### Objetivos:
a) Copie o trecho do bate-papo com Catarina Bessell começando em "Bate-papo com Catarina" e terminando em "foram suas referências?".
b) Prossiga com o bate-papo com Catarina Bessell a partir de onde ele para.

### Texto citado:
--------

Bate-papo com Catarina Bessell
Conversamos com a Catarina Bessell, que nos contou um pouquinho sobre as ilustrações do livro O reino dos mal-humorados, de Rosana Rios.
Como foi sua relação com o texto?
O trabalho de ilustradora sempre começa com o texto: é dali que a gente começa a viagem. O texto da Rosana é rico de referências, descrições e, apesar de falar de um reino cheio de mal-humorados, tem muito humor! Pra mim a ilustração tem sempre que acrescentar algo à narrativa, agregar. Então, fui pela via do humor: quis deixar esse reino mal-humorado o mais engraçado possível.
Como foi o processo de construção dos personagens? Quais foram suas referências?
A gente reconhece o mau humor dos outros pelas expressões, pelo rosto, pela postura. São signos visuais que a gente lê. Ou seja, não deixa de ser uma leitura, uma linguagem. As personagens então foram criadas a partir de locuções e expressões da língua portuguesa que se relacionam com "mau humor". O primeiro ministro tinha que ser estressado, usa um chapéu como o Churchill usava, mas é uma bomba, de pavio curto; a governanta, a quem todos temem, tem o cabelo de vespeiro; a coroa do rei é uma cordilheira que no topo sempre está nublado, com tempo fechado... enfim, fui no máximo da literalidade gráfica dessas expressões! As estátuas da Ilha de Páscoa vieram desse mesmo raciocínio: para a guarda real do castelo eu precisava das maiores carrancas possíveis, gigantes, e na pesquisa iconográfica apareceram essas estátuas - que são de fato gigantescas e com expressões que, mesmo que originalmente não tenham sido pensadas com esse intuito, para nossa cultura, agora, não parecem lá muito felizes ou bem-humoradas, rs.

--------

### Dados extraídos:
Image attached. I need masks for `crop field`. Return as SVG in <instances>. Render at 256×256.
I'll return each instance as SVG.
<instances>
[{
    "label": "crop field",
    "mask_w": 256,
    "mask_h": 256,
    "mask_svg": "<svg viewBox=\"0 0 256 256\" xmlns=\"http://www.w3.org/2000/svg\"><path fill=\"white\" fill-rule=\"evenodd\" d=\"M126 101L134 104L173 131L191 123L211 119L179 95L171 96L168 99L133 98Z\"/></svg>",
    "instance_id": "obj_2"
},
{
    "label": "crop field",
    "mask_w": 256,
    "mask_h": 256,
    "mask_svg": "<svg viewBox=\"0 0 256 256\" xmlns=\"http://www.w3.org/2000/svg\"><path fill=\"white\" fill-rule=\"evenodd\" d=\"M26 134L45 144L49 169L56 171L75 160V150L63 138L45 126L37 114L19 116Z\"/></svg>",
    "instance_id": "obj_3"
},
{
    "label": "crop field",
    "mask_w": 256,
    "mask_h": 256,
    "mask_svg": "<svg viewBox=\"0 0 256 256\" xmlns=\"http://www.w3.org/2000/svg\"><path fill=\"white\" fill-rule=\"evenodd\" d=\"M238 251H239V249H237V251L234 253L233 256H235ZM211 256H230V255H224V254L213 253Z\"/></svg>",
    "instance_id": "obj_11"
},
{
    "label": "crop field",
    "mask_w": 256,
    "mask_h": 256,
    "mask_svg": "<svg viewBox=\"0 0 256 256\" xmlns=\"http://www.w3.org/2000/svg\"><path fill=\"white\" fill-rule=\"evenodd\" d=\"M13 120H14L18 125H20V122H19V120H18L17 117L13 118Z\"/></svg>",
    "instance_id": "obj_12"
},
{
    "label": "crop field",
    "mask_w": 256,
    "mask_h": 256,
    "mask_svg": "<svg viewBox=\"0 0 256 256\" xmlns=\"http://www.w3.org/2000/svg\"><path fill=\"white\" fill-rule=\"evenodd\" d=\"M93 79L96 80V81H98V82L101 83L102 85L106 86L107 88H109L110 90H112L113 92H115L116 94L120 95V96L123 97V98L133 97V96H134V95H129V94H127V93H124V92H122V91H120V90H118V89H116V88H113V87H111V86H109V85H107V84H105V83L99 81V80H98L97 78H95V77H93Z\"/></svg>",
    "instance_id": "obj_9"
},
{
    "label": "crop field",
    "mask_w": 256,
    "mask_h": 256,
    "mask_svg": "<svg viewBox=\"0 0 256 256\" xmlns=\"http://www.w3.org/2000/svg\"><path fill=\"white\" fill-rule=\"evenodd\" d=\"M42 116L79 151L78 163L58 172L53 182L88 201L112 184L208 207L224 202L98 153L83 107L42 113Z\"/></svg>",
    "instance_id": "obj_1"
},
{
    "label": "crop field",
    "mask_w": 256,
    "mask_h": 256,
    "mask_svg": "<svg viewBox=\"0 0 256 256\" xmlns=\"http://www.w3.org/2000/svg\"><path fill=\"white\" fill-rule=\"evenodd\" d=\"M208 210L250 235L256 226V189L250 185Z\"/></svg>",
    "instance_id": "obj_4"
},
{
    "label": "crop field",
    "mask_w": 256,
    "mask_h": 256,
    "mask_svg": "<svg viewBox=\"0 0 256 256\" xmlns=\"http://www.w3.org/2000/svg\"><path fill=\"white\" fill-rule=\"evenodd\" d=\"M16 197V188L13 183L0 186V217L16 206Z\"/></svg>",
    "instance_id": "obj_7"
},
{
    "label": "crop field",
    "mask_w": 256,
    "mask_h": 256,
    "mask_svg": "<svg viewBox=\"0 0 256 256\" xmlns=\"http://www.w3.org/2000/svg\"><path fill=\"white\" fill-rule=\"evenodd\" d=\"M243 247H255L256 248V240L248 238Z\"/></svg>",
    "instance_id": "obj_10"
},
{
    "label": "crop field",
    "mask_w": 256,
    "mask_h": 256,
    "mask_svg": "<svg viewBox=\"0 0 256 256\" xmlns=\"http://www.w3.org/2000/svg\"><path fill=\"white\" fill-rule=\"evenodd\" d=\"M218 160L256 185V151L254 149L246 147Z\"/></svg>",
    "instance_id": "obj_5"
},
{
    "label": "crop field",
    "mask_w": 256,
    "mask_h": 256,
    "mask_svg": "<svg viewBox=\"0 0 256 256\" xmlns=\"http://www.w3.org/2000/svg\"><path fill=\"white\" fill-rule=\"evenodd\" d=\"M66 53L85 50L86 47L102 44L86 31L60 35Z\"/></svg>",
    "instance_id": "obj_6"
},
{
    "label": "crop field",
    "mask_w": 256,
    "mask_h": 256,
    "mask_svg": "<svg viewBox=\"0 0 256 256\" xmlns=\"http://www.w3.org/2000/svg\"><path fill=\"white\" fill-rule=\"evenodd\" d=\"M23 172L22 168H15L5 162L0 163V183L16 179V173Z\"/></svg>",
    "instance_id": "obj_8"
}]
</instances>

--------

### Respostas por tarefa:
a)
Bate-papo com Catarina Bessell
Conversamos com a Catarina Bessell, que nos contou um pouquinho sobre as ilustrações do livro O reino dos mal-humorados, de Rosana Rios.
Como foi sua relação com o texto?
O trabalho de ilustradora sempre começa com o texto: é dali que a gente começa a viagem. O texto da Rosana é rico de referências, descrições e, apesar de falar de um reino cheio de mal-humorados, tem muito humor! Pra mim a ilustração tem sempre que acrescentar algo à narrativa, agregar. Então, fui pela via do humor: quis deixar esse reino mal-humorado o mais engraçado possível.
Como foi o processo de construção dos personagens? Quais foram suas referências?

b)
Qual foi a técnica usada? E como foi a decisão da paleta de cores?
As cores ainda seguem sendo a melhor técnica para transmitir emoções, sensações.
O tempinho "maravilhoso" de Londres (onde morei um ano) me veio na hora: uma paleta de cores de baixa saturação, apagada, com gosto de leite azedo e cheiro de ventinho cinza apagado. Tudo isso pra construir o contraste entre o mau e o bom humor, que chega com cores vibrantes, vivas, num jazz e samba livre e divertido.
Junto a essas cores usei a colagem. Gosto muito dessa técnica porque permite a quem vê percorrer um pouquinho do que foi o processo de pesquisa iconográfica, no caso desse livro, pesquisa sobre o mau humor. Ela junta pedacinhos de outras realidades, muitas vezes distantes, e os coloca todos juntos, num universo novo, criado. Convida a quem vê fazer o mesmo com a realidade que o cerca. Afinal, o que temos de melhor senão essa possibilidade de recriar o nosso cotidiano, sonhar, transformar esses pedacinhos de vida – às vezes mal-humorados – em momentos mais divertidos, vibrantes, humanos? :)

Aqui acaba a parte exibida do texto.